As evidence is being collected about the assault on Mrs. Joe, there is a general consensus that one of the escaped convicts is to blame. There was a convict’s leg iron found at the scene of the crime. The attacker struck Mrs. Joe from the back and didn’t take anything in the house.
A ship prison guard is summoned and he tells the police that the discovered leg-iron would not have been worn by a convict who had escaped recently. The leg-iron is of an older generation.
In his mind, Pip suspects either Orlick or the mysterious man who gave him the two one-pound notes. Orlick has a great alibi, since he was out about town, but Pip remembers seeing him hiding by the side of the road the night of Mrs. Joe’s assault. Pip also knows that if the mysterious man were to have asked Mrs. Joe for his money, she would have given to him all along. She had intended to do so from the beginning.

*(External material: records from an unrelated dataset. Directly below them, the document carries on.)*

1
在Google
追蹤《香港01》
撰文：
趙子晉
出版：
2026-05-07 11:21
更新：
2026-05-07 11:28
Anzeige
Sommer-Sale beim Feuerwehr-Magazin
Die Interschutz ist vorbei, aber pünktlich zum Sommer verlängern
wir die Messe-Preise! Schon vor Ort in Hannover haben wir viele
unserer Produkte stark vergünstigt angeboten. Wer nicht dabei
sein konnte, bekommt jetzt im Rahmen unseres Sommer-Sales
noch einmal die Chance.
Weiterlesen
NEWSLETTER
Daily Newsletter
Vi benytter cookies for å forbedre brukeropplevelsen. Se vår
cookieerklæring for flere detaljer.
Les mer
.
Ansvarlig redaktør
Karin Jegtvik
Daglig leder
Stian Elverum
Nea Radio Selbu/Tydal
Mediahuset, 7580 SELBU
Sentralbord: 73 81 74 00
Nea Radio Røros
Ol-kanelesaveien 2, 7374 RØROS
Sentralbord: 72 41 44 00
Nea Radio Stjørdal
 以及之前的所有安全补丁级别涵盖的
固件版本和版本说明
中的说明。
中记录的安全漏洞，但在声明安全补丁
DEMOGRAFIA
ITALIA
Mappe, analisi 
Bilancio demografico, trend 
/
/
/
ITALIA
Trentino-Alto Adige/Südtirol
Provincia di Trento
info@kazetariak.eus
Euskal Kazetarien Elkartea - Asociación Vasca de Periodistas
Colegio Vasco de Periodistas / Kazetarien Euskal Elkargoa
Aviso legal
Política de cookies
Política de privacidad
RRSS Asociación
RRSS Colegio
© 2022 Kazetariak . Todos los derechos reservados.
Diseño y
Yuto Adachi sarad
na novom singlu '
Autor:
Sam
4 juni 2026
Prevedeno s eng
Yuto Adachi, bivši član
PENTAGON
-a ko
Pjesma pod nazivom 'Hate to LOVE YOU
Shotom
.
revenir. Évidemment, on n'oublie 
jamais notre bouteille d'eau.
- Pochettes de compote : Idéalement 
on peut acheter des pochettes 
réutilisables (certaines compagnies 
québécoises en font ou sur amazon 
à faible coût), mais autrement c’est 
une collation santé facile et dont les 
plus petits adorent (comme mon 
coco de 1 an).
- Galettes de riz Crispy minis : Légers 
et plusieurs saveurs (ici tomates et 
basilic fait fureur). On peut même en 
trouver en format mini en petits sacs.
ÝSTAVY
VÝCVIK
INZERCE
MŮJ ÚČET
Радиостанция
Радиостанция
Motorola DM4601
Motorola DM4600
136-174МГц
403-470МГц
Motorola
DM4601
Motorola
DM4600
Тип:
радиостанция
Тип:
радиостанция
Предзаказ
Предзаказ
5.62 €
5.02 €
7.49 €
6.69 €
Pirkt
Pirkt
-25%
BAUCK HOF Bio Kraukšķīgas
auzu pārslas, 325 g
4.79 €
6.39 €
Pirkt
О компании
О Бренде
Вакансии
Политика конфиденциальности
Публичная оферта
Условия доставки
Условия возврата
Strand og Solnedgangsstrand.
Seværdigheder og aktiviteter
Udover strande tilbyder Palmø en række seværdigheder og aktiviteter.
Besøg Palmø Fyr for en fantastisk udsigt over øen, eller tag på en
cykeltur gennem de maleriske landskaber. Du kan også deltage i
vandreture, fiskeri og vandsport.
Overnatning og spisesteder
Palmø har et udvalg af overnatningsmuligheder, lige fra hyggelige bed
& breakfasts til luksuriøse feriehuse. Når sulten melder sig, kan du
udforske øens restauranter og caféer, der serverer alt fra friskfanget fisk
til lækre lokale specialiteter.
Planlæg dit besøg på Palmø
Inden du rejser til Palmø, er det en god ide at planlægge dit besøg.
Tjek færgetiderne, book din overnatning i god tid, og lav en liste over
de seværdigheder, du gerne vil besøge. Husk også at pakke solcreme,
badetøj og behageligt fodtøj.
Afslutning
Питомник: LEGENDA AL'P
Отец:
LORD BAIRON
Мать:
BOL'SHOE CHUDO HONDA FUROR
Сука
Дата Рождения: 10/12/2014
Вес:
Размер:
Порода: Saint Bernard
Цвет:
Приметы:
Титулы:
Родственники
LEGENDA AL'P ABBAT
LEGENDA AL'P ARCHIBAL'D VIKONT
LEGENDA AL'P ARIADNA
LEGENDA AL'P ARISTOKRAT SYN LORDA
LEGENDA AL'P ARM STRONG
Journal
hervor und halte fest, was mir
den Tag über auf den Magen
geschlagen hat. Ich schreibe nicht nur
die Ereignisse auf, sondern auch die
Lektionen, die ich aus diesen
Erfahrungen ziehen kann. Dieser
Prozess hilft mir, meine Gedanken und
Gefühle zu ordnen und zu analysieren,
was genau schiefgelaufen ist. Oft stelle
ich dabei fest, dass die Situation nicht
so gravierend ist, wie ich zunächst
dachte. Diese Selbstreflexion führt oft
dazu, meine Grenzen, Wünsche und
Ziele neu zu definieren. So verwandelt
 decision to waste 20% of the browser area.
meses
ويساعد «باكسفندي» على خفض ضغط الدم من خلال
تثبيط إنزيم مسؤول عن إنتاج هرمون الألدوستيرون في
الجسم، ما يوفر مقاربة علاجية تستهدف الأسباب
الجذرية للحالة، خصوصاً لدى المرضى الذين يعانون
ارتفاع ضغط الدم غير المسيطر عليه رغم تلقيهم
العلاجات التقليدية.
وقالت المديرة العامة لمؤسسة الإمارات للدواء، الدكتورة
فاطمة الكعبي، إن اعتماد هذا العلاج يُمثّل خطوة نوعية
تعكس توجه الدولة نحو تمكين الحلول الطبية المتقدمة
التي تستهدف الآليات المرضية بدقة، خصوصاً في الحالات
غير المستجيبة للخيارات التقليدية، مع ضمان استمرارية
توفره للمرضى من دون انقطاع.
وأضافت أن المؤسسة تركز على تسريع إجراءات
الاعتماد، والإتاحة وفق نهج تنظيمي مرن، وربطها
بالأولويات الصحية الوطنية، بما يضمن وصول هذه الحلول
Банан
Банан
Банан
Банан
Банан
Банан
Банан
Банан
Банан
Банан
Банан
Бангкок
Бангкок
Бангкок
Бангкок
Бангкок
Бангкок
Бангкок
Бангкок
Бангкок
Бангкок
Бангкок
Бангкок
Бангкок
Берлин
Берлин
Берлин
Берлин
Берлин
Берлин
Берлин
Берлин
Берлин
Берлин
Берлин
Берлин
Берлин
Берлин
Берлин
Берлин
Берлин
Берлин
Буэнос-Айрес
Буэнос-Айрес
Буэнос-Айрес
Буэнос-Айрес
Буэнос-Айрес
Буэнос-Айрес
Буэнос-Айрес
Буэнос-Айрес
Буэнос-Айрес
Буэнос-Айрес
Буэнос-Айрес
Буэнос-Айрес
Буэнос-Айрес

Pip realizes that the leg-iron was the leg-iron that his convict has severed and left on the marshes those many years before. Pip feels like an accessory to his sister’s assault, and he feels REALLY guilty.
Mrs. Joe has lost her hearing, and she can’t move or talk without great difficulty. Her vision is also really messed up. The family gives her a chalk board so that she can express her thoughts, needs, and emotions, but they have a hard time figuring out what she writes/draws.
Fortunately, Biddy comes to live with the Gargerys, and she understands Mrs. Joe really well.
One day, Mrs. Joe draws a picture of a hammer. It takes Joe, Pip, and Biddy a long time to figure out what she wants, but Biddy realizes that she is asking for Orlick.
Orlick is brought to Mrs. Joe, and she acts so warmly around him, as though she were a young child trying to please a father. Orlick feels super awkward about the whole thing. From then on, Orlick is made to visit her every single day.